Dec 2
2021
Dental School Replaces Problematic Signature Pads; Boosts IT and User Efficiency
By John Powers, CEO, Scriptel Corporation.
Between patient registrations, treatment-plan sign offs, payments, and patient check-outs, a lot of signatures are required at East Carolina University’s School of Dental Medicine. So, you can imagine how Phillip Allen, director of informatics and tech services felt when his team was sending five or more signature pads out for repair each week. And then there was the time they lost electronic signing capabilities altogether—for a year—while two software companies and the signature pad manufacturer blamed each other for the outage.
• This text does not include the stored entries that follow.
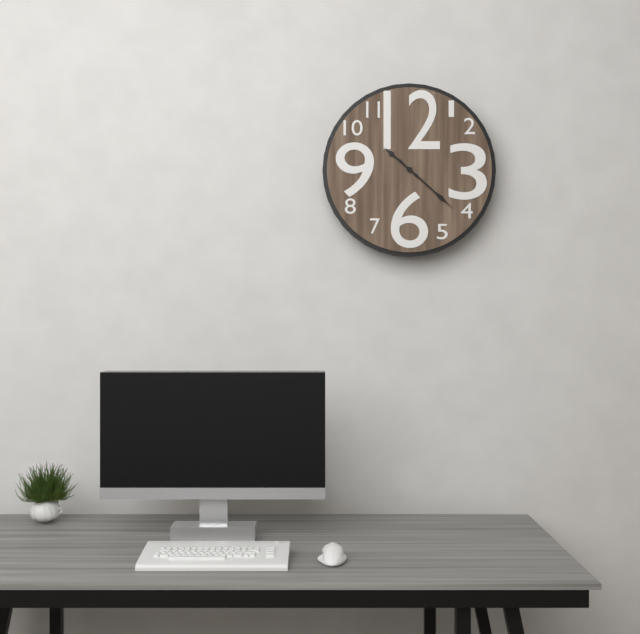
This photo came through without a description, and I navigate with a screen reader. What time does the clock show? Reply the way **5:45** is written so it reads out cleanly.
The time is **10:22**
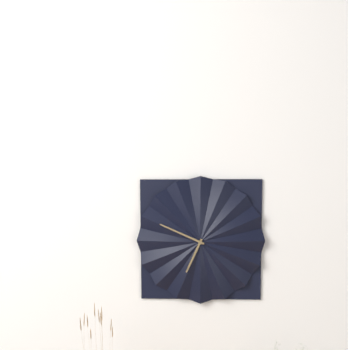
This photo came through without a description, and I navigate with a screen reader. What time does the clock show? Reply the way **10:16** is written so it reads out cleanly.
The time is **6:49**
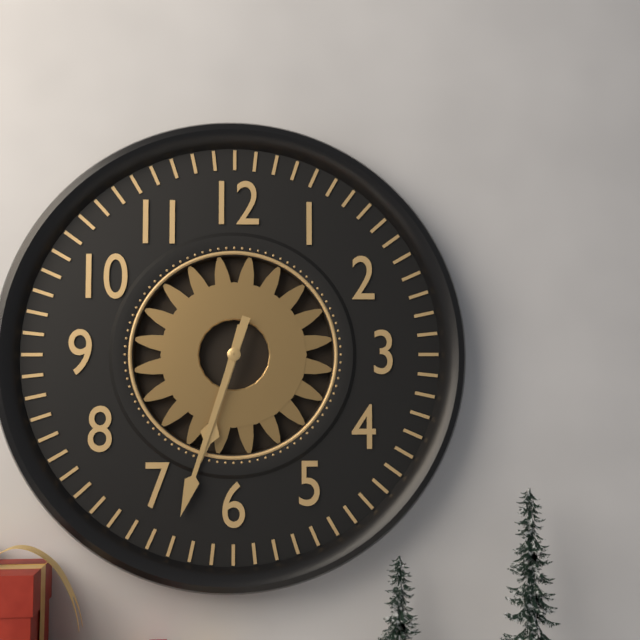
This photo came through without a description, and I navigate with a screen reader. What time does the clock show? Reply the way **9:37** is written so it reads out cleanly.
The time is **6:33**
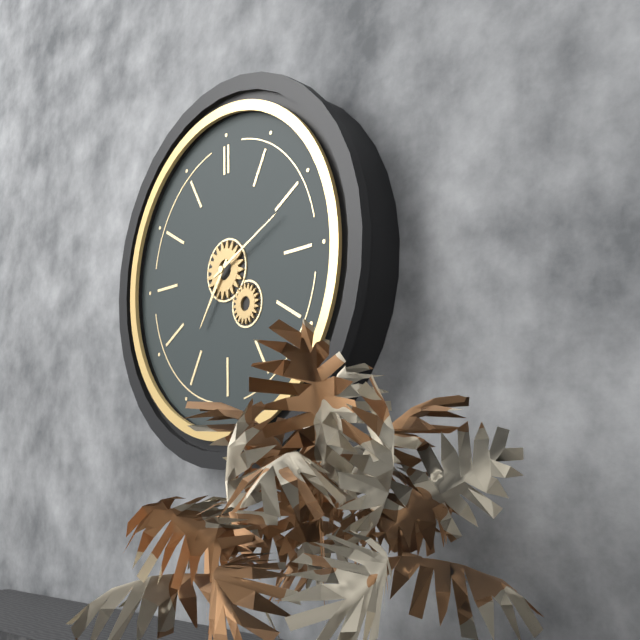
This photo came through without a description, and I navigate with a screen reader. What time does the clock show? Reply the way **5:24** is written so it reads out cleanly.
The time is **7:11**
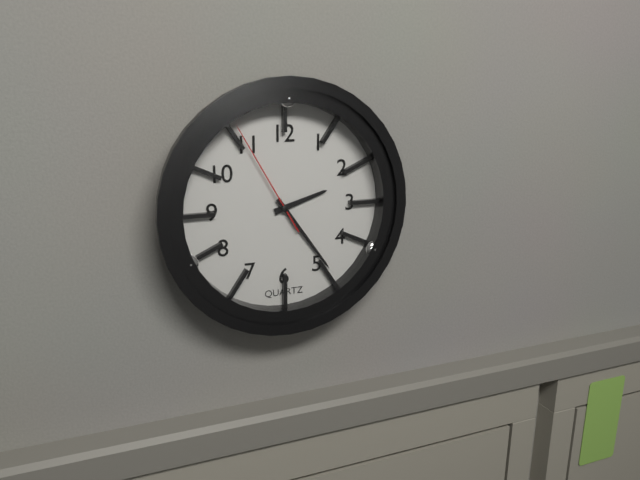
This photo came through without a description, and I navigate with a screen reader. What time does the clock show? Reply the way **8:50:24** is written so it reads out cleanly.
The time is **2:24:55**
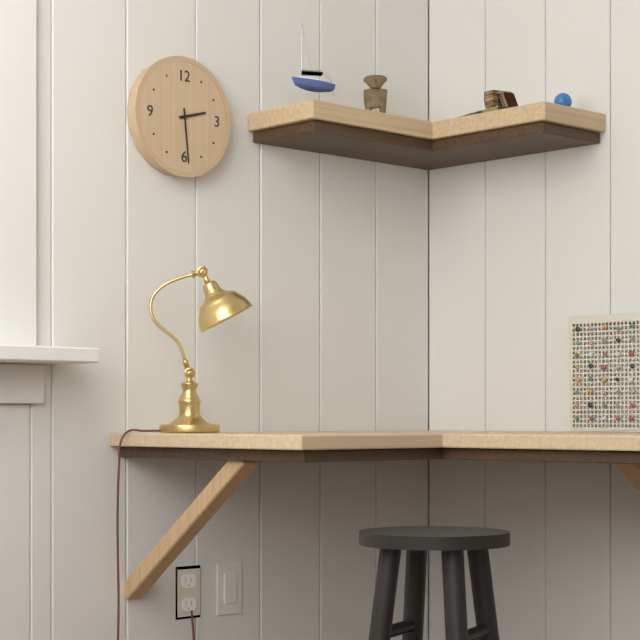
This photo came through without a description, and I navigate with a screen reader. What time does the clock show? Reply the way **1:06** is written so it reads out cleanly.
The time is **2:29**
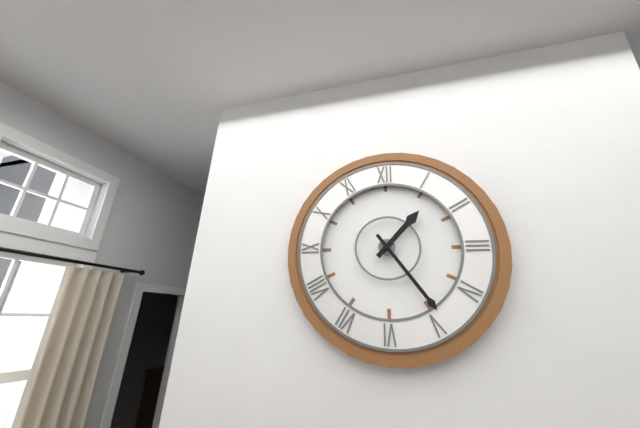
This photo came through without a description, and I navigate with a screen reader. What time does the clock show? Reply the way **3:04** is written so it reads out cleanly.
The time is **1:24**
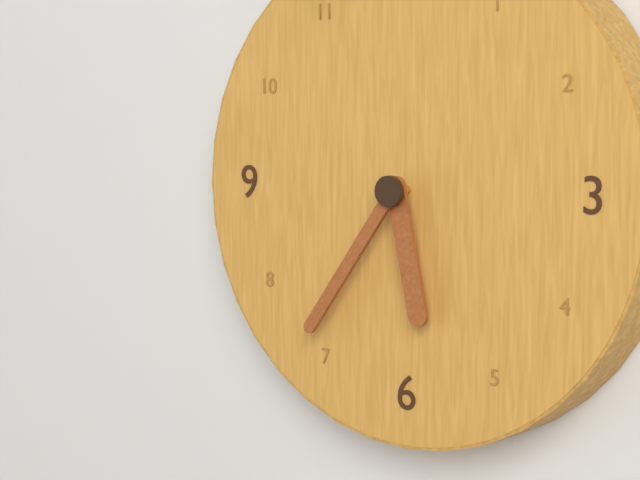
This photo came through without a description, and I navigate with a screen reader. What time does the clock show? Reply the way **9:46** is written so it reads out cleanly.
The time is **5:36**
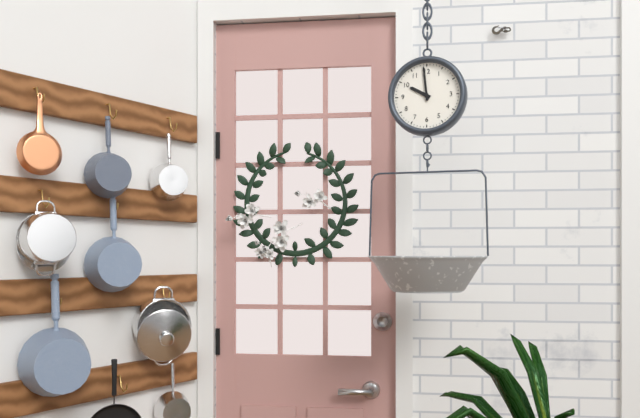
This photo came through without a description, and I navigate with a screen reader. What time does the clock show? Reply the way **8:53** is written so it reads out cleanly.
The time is **9:59**
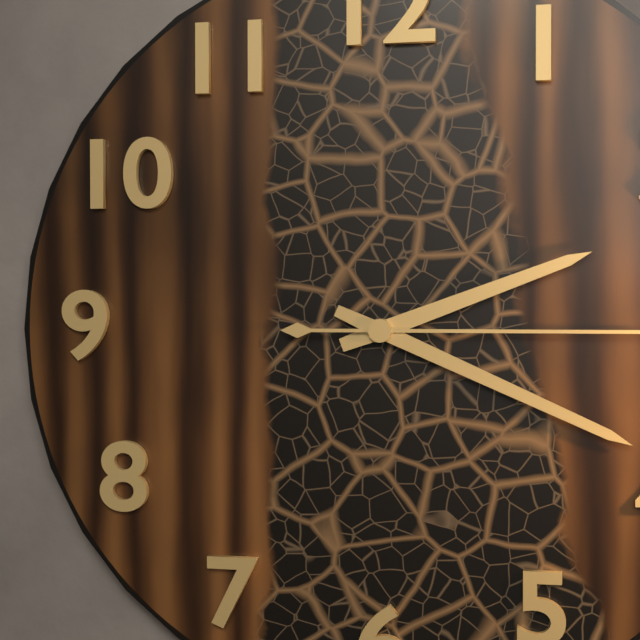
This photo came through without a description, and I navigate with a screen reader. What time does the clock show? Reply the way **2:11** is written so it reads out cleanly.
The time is **2:19**
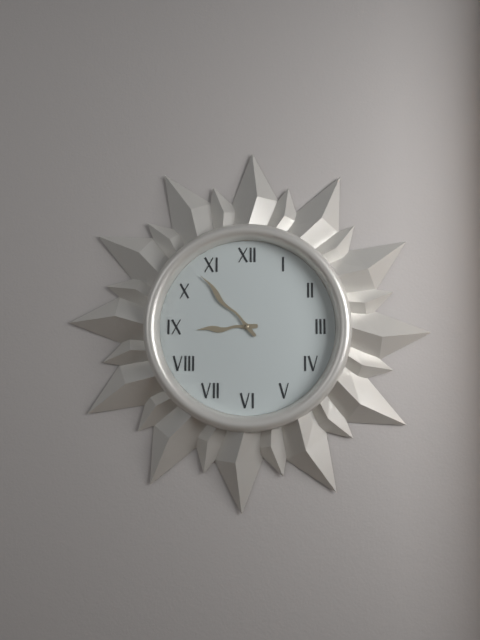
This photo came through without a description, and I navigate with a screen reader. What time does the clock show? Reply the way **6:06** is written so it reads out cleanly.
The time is **8:53**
In addition to hardware issues like inconvenient watch-batteries used in the pens and a weak connection between the USB cord and the unit that caused breakage, there were software and support issues. The school uses iMacs, Apple laptops, and iPhones throughout its 188,000 square-foot teaching facility in Greenville, NC and eight regional satellite offices. They run axiUm’s EHR in a Citrix environment, and the signature pads they purchased in 2010 didn’t work well with Citrix.
Allen explains that setting up a pad required a technician to initially plug it into a blade server in the main data center. Once it was moved into production in the clinical unit, each pad had to be unplugged and plugged back in each morning. Additionally, if a unit was unplugged while in an axiUm session, you had to log out of the session, plug the unit back in, and log in again.
The electronic signature system was unwieldy. Some students became so frustrated they began stashing a signature pad in their laptop bag in the hope that using the same device would allow easier hardware recognition…but it didn’t. This led to a shortage and the remaining students started competing to get their hands on a pad. Allen and his team knew they needed a new solution.